▸ Instruction: Write every record below out exactly; no images.

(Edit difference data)

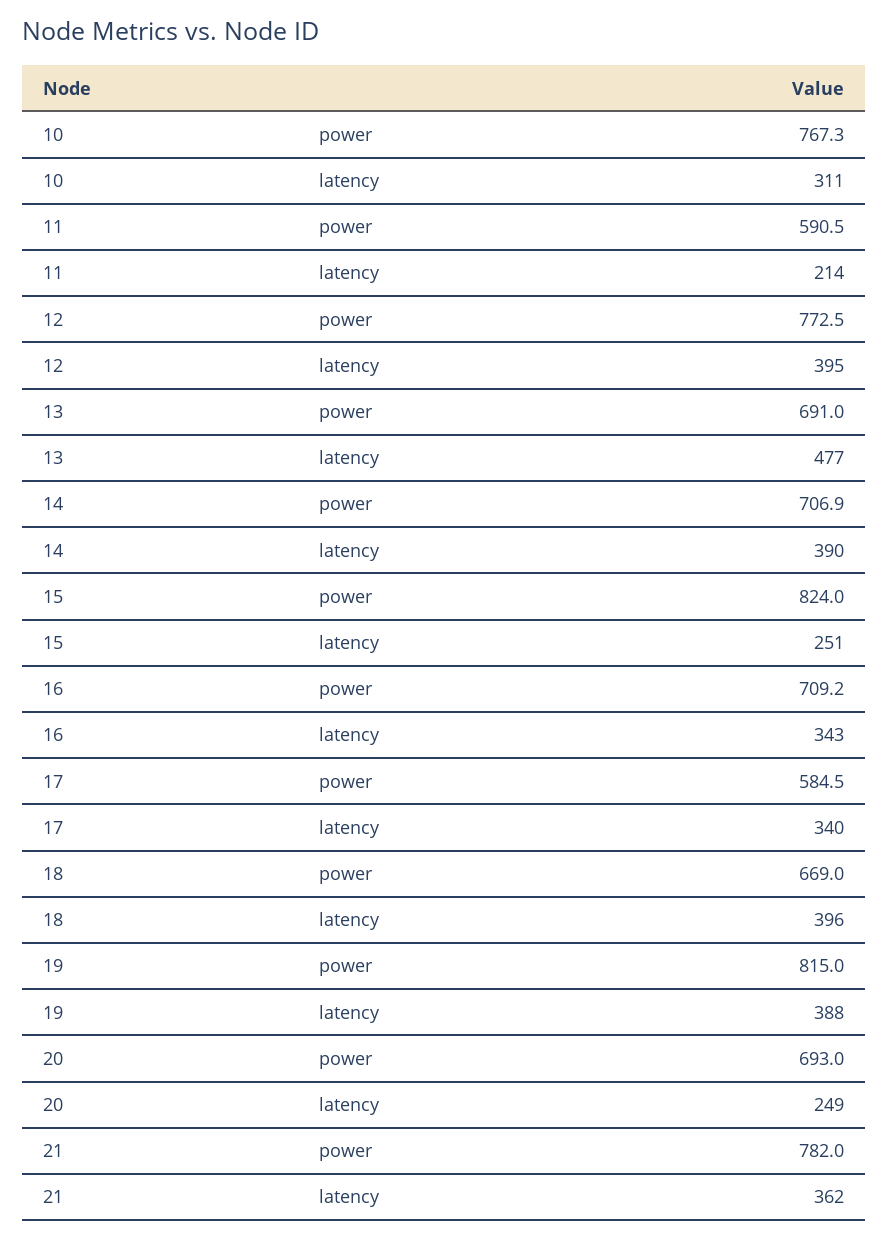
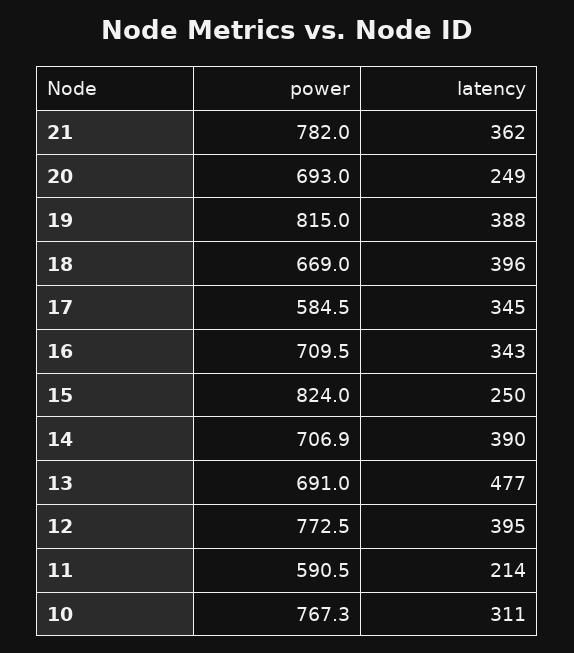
  {
    "10": {
      "power": 767.3,
      "latency": 311
    },
    "11": {
      "power": 590.5,
      "latency": 214
    },
    "12": {
      "power": 772.5,
      "latency": 395
    },
    "13": {
      "power": 691,
      "latency": 477
    },
    "14": {
      "power": 706.9,
      "latency": 390
    },
    "15": {
      "power": 824,
-     "latency": 251
+     "latency": 250
    },
    "16": {
-     "power": 709.2,
+     "power": 709.5,
      "latency": 343
    },
    "17": {
      "power": 584.5,
-     "latency": 340
+     "latency": 345
    },
    "18": {
      "power": 669,
      "latency": 396
    },
    "19": {
      "power": 815,
      "latency": 388
    },
    "20": {
      "power": 693,
      "latency": 249
    },
    "21": {
      "power": 782,
      "latency": 362
    }
  }

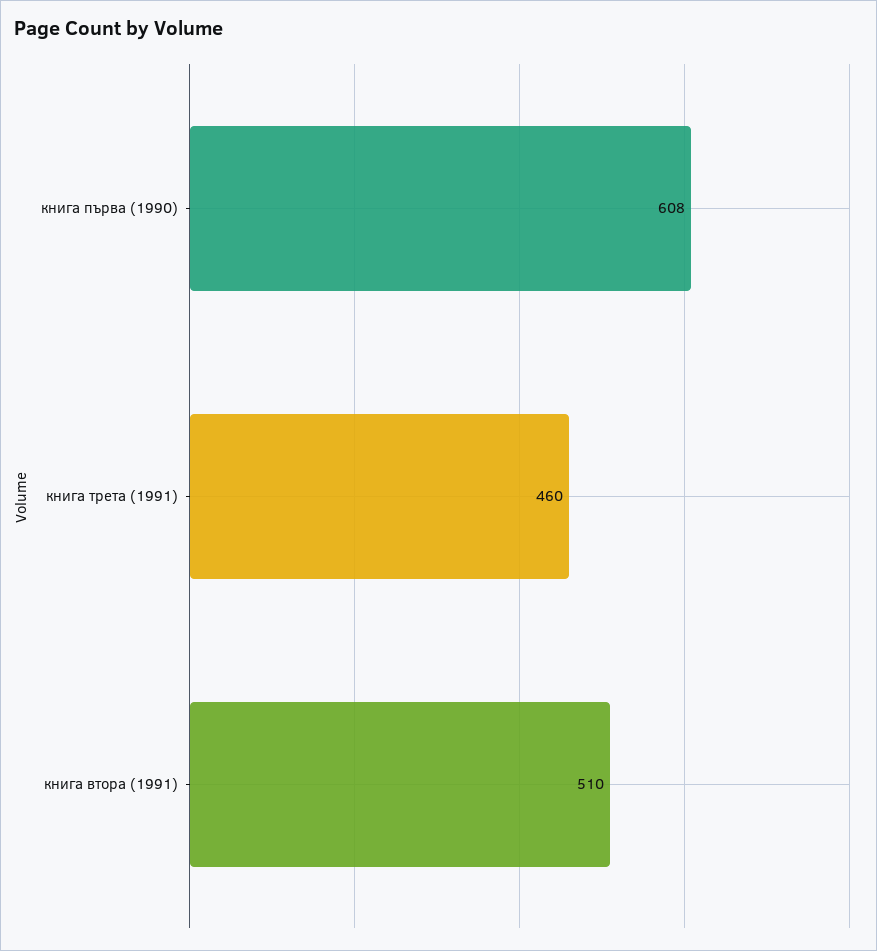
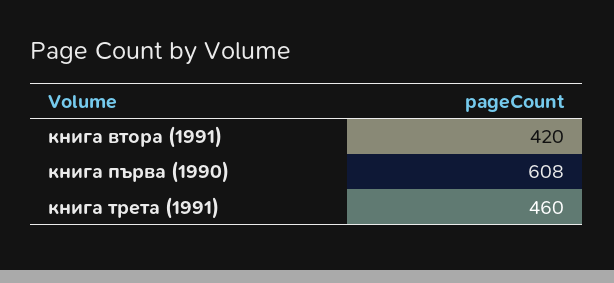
  {
    "книга първа (1990)": 608,
    "книга трета (1991)": 460,
-   "книга втора (1991)": 510
+   "книга втора (1991)": 420
  }

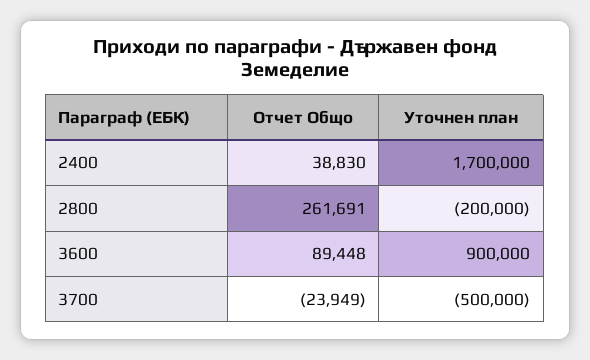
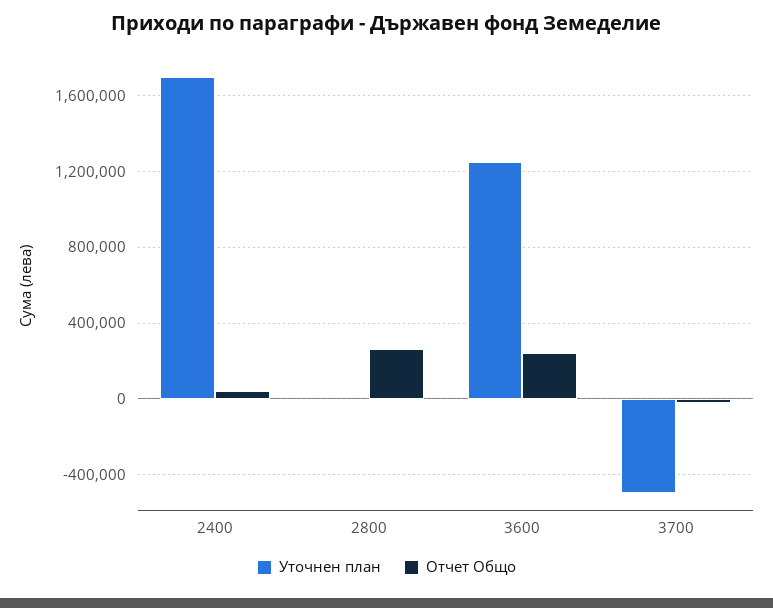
  {
    "Отчет Общо": {
      "2400": 38830,
      "2800": 261691,
-     "3600": 89448,
+     "3600": 250000,
      "3700": -23949
    },
    "Уточнен план": {
      "2400": 1700000,
-     "2800": -200000,
+     "2800": 0,
-     "3600": 900000,
+     "3600": 1250000,
      "3700": -500000
    }
  }

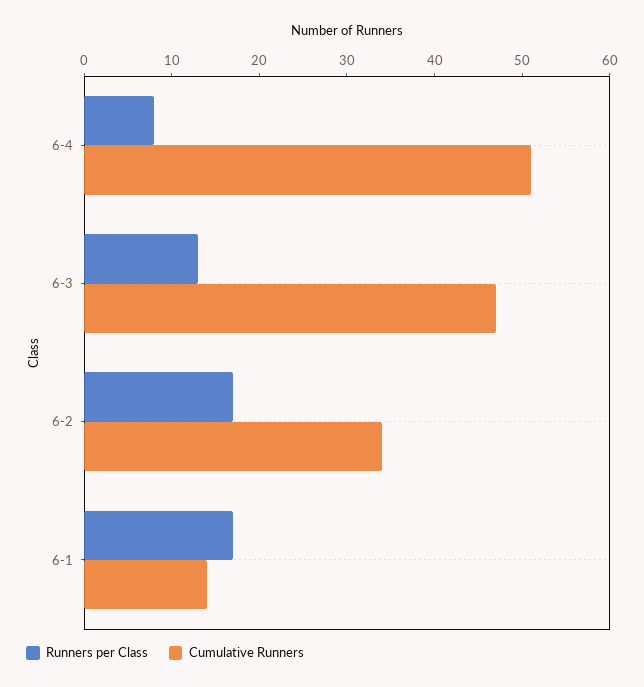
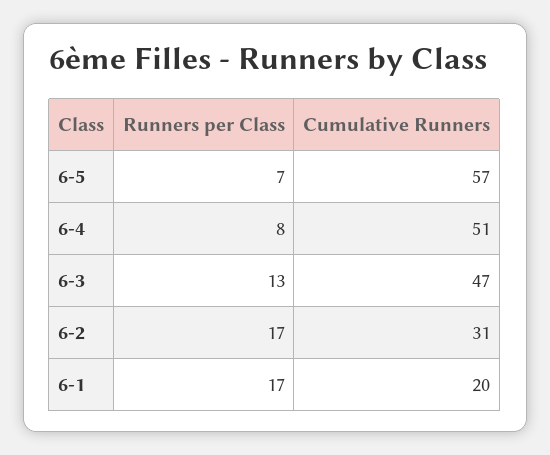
  {
    "Runners per Class": {
      "6-4": 8,
      "6-3": 13,
      "6-2": 17,
-     "6-1": 17
+     "6-1": 17,
+     "6-5": 7
    },
    "Cumulative Runners": {
      "6-4": 51,
      "6-3": 47,
-     "6-2": 34,
+     "6-2": 31,
-     "6-1": 14
+     "6-1": 20,
+     "6-5": 57
    }
  }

▸ Exercise result:
  {
    "10": {
      "power": 767.3,
      "latency": 311
    },
    "11": {
      "power": 590.5,
      "latency": 214
    },
    "12": {
      "power": 772.5,
      "latency": 395
    },
    "13": {
      "power": 691,
      "latency": 477
    },
    "14": {
      "power": 706.9,
      "latency": 390
    },
    "15": {
      "power": 824,
-     "latency": 251
+     "latency": 250
    },
    "16": {
-     "power": 709.2,
+     "power": 709.5,
      "latency": 343
    },
    "17": {
      "power": 584.5,
-     "latency": 340
+     "latency": 345
    },
    "18": {
      "power": 669,
      "latency": 396
    },
    "19": {
      "power": 815,
      "latency": 388
    },
    "20": {
      "power": 693,
      "latency": 249
    },
    "21": {
      "power": 782,
      "latency": 362
    }
  }

  {
    "книга първа (1990)": 608,
    "книга трета (1991)": 460,
-   "книга втора (1991)": 510
+   "книга втора (1991)": 420
  }

  {
    "Отчет Общо": {
      "2400": 38830,
      "2800": 261691,
-     "3600": 89448,
+     "3600": 250000,
      "3700": -23949
    },
    "Уточнен план": {
      "2400": 1700000,
-     "2800": -200000,
+     "2800": 0,
-     "3600": 900000,
+     "3600": 1250000,
      "3700": -500000
    }
  }

  {
    "Runners per Class": {
      "6-4": 8,
      "6-3": 13,
      "6-2": 17,
-     "6-1": 17
+     "6-1": 17,
+     "6-5": 7
    },
    "Cumulative Runners": {
      "6-4": 51,
      "6-3": 47,
-     "6-2": 34,
+     "6-2": 31,
-     "6-1": 14
+     "6-1": 20,
+     "6-5": 57
    }
  }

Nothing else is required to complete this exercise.